◆ **Your objective**: Scan the material below for "optical", then return each line that contains it.

________________________________________

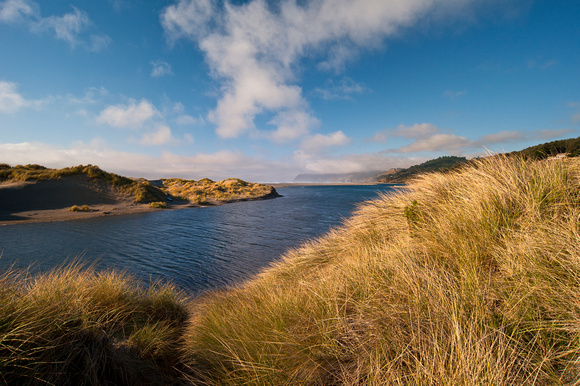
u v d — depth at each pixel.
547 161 3.66
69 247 11.25
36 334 1.94
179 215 23.62
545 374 1.41
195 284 7.87
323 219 21.64
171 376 2.70
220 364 2.42
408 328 1.89
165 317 4.18
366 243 4.42
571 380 1.37
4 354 1.74
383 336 1.90
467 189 3.86
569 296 1.72
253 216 23.55
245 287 5.57
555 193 2.95
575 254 1.98
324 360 1.96
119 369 2.28
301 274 4.69
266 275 5.72
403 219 4.65
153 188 35.19
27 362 1.80
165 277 8.41
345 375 1.75
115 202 27.97
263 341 2.32
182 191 43.12
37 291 2.59
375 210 5.65
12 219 18.55
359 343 1.93
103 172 31.48
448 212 3.41
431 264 2.63
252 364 2.08
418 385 1.47
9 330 1.84
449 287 2.12
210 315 3.64
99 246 11.75
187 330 3.77
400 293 2.26
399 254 3.01
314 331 2.28
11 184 24.23
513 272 2.14
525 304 1.83
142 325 3.36
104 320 2.90
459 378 1.40
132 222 18.95
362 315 2.18
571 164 3.39
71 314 2.32
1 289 2.18
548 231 2.46
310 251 5.73
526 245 2.29
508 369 1.41
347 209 29.28
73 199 25.78
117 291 3.77
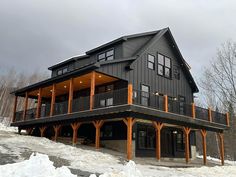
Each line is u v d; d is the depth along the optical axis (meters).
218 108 32.91
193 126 18.19
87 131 20.62
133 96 14.41
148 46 19.22
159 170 11.67
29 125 22.48
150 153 18.05
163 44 21.30
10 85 56.09
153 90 19.16
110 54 19.73
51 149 13.66
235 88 25.25
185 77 22.86
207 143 37.06
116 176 7.32
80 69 16.34
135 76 17.98
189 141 21.91
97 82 19.05
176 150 20.33
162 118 15.87
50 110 19.55
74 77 17.66
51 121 19.25
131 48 19.23
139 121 16.86
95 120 15.83
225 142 33.91
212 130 19.83
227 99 26.78
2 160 9.49
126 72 17.42
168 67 21.27
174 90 21.20
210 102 33.69
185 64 22.42
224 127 20.45
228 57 25.80
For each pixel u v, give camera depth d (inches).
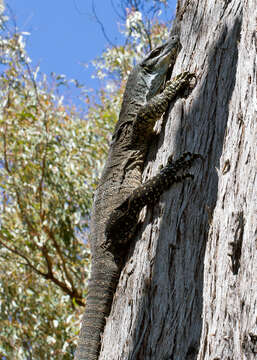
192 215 194.2
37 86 510.3
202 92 226.2
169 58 297.7
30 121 497.4
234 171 142.4
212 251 138.4
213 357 118.3
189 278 181.3
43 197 484.7
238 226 127.8
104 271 247.4
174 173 212.5
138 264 205.2
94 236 263.1
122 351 189.5
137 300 195.0
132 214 233.5
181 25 277.7
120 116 305.6
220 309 123.7
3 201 485.7
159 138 249.4
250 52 158.2
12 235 467.5
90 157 501.0
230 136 152.6
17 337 427.8
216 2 255.6
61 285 485.7
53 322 431.8
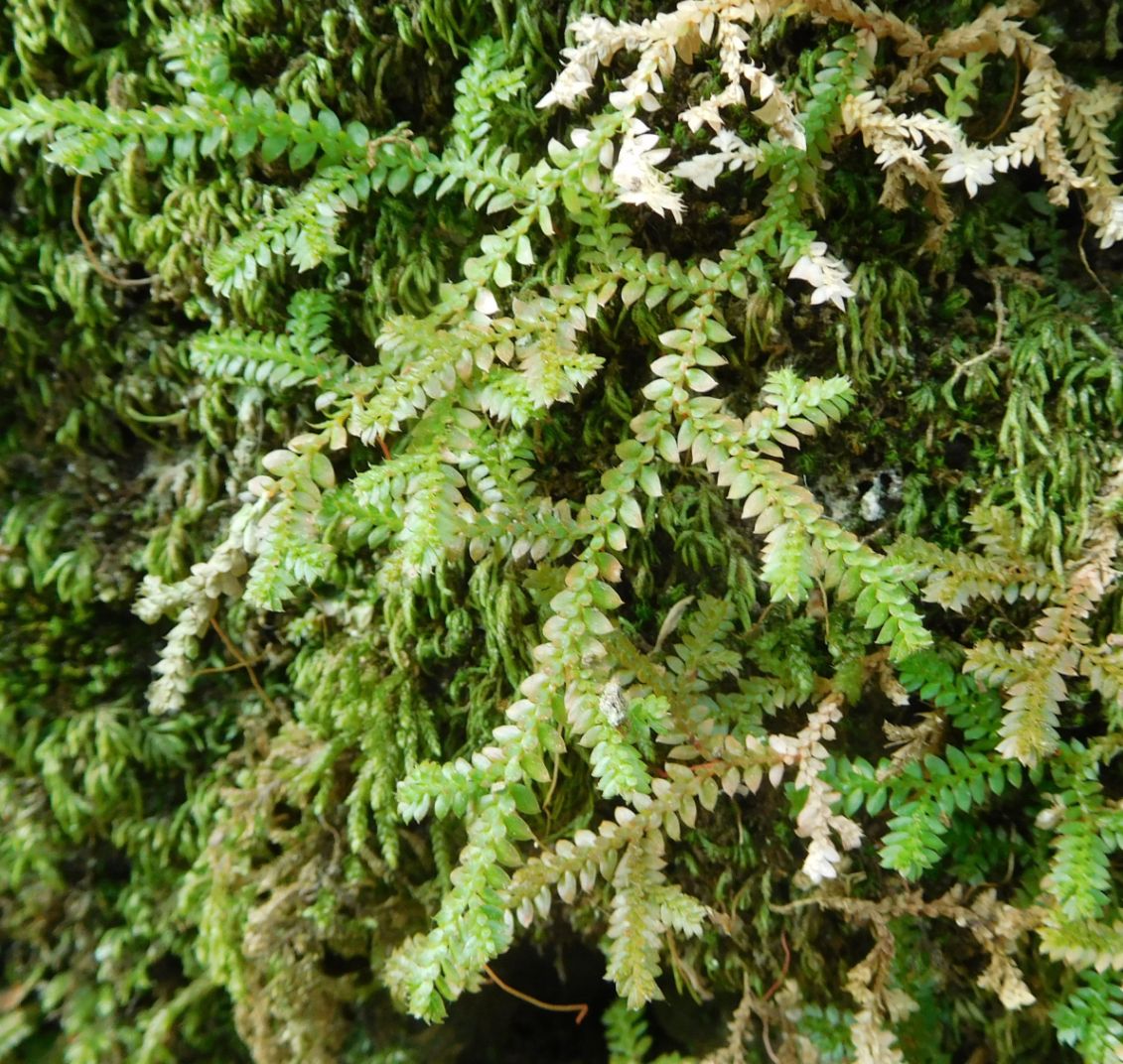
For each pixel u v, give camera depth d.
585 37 0.15
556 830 0.17
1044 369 0.16
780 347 0.16
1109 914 0.16
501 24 0.16
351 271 0.16
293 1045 0.17
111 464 0.17
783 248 0.16
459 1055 0.18
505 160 0.16
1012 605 0.16
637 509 0.15
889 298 0.16
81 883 0.17
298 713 0.17
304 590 0.17
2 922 0.17
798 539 0.15
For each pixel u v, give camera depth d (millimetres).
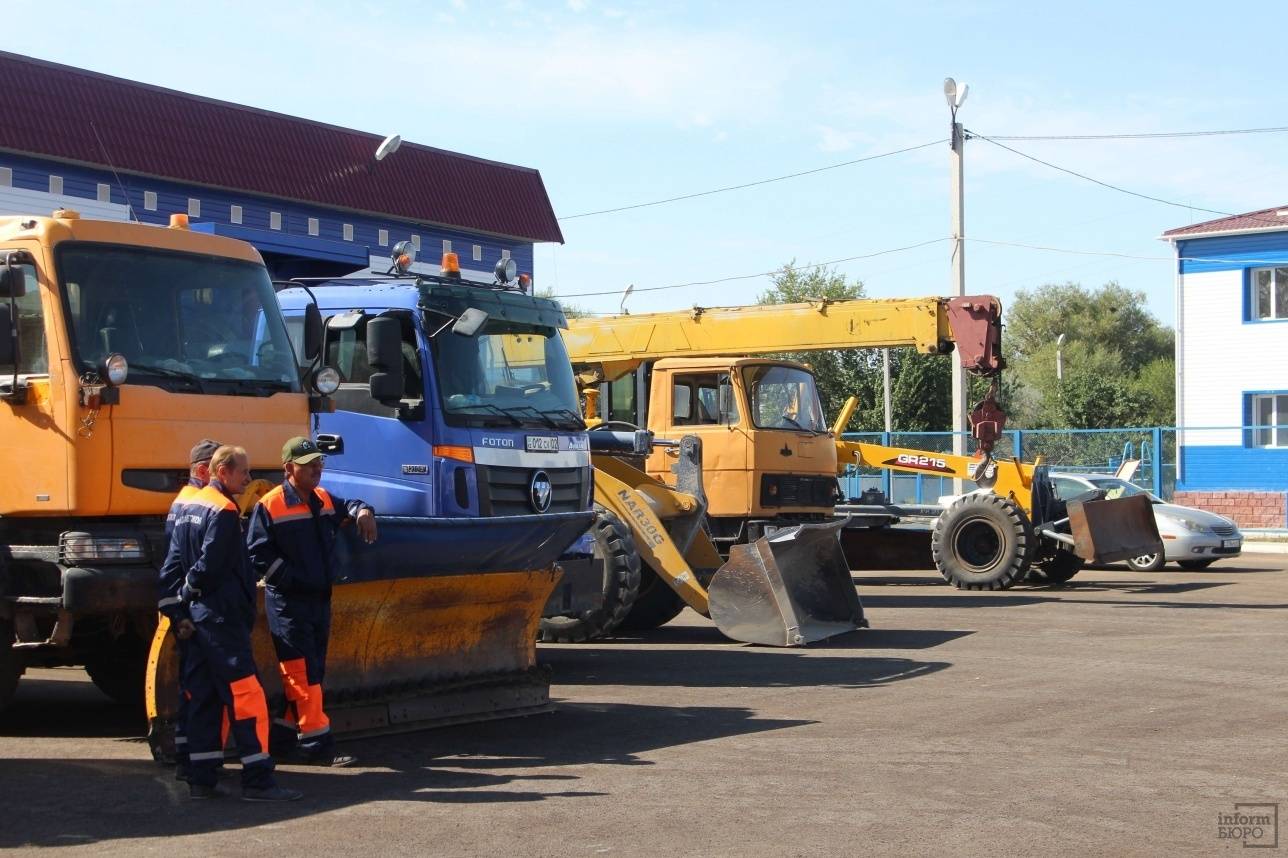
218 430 8820
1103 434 34812
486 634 9523
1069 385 58938
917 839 6180
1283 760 7887
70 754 8336
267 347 9383
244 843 6176
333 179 27625
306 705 7711
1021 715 9406
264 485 8852
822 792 7133
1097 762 7848
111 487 8266
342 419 11391
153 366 8633
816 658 12391
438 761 8000
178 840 6238
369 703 8680
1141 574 22062
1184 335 37438
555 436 11789
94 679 10086
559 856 5930
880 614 15984
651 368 18578
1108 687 10539
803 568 13945
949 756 8055
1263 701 9875
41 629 8844
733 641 13836
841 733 8828
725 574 13352
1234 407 36656
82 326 8414
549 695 10211
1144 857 5898
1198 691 10320
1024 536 18688
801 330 18391
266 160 26328
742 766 7812
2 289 8359
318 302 11688
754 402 16625
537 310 12086
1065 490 23484
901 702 10016
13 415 8438
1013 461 19516
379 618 8734
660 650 13148
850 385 48250
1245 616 15375
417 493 10969
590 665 12109
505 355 11688
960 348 17984
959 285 27734
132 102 24297
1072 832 6305
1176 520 22422
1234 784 7277
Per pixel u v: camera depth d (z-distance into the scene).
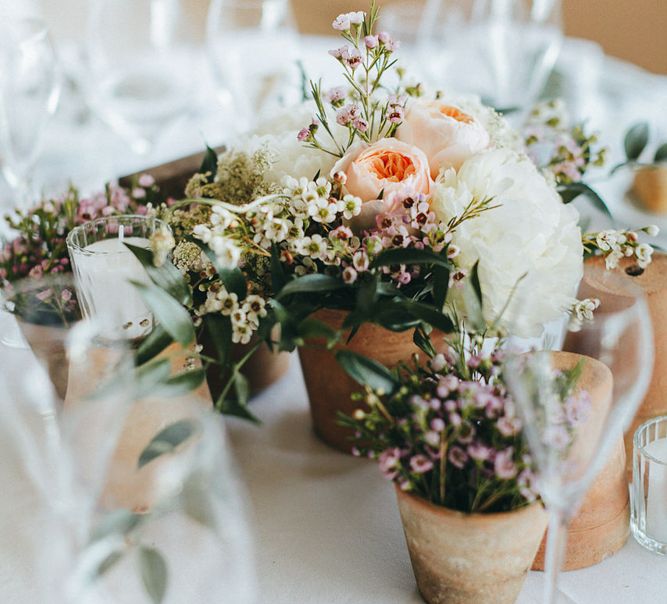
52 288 0.67
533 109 1.04
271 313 0.62
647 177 0.95
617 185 1.00
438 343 0.67
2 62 0.94
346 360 0.57
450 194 0.63
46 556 0.44
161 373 0.51
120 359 0.51
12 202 1.07
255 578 0.61
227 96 1.17
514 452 0.52
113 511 0.43
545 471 0.47
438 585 0.56
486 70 1.17
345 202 0.62
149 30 1.21
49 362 0.53
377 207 0.63
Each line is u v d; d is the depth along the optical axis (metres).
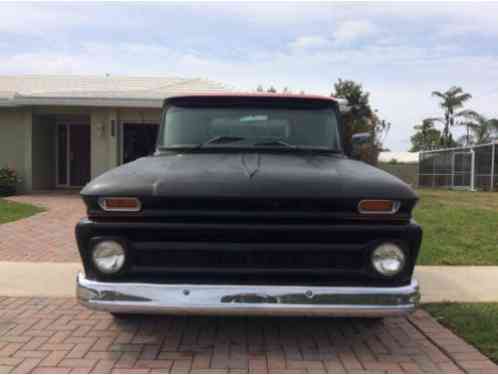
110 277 3.81
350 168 4.36
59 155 18.59
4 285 6.18
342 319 5.05
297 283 3.77
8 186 16.05
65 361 4.07
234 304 3.70
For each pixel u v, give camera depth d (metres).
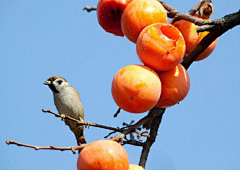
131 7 6.88
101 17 8.02
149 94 6.15
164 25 6.40
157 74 6.47
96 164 5.50
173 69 6.86
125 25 6.94
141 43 6.37
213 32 7.03
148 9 6.71
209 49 7.86
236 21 6.52
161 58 6.26
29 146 5.66
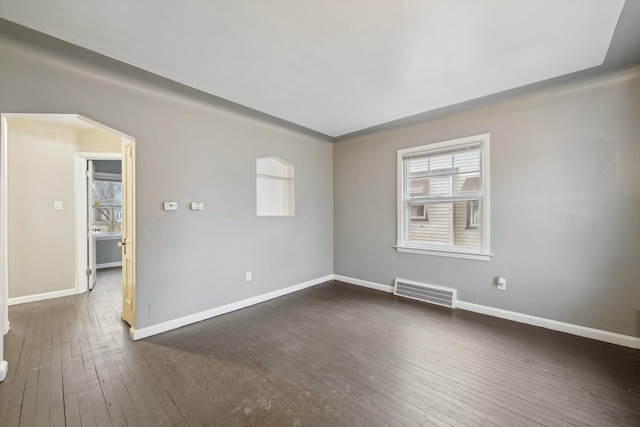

________________________________________

◆ **Final answer**:
Each line is u v d; d is the depth along the optical axis (meters).
Each line is u v d; d is the depth along the optical axis (metres).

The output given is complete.